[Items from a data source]
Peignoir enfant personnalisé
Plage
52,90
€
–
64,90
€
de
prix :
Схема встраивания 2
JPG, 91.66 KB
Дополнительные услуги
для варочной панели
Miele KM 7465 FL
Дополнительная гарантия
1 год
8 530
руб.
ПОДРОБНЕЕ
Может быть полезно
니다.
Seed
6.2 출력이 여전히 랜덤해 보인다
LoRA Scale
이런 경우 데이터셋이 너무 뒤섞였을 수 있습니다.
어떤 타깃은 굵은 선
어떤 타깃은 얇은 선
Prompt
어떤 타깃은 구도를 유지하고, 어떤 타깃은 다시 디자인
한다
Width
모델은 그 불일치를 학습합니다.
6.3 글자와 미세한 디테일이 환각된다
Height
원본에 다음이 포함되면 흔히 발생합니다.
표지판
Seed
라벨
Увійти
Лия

◆ **Directive**
Copy out the rows above, putting "Random Seed" in place of every "Seed" and leaving the rest unchanged.

◆ **Reply**
Peignoir enfant personnalisé
Plage
52,90
€
–
64,90
€
de
prix :
Схема встраивания 2
JPG, 91.66 KB
Дополнительные услуги
для варочной панели
Miele KM 7465 FL
Дополнительная гарантия
1 год
8 530
руб.
ПОДРОБНЕЕ
Может быть полезно
니다.
Random Seed
6.2 출력이 여전히 랜덤해 보인다
LoRA Scale
이런 경우 데이터셋이 너무 뒤섞였을 수 있습니다.
어떤 타깃은 굵은 선
어떤 타깃은 얇은 선
Prompt
어떤 타깃은 구도를 유지하고, 어떤 타깃은 다시 디자인
한다
Width
모델은 그 불일치를 학습합니다.
6.3 글자와 미세한 디테일이 환각된다
Height
원본에 다음이 포함되면 흔히 발생합니다.
표지판
Random Seed
라벨
Увійти
Лия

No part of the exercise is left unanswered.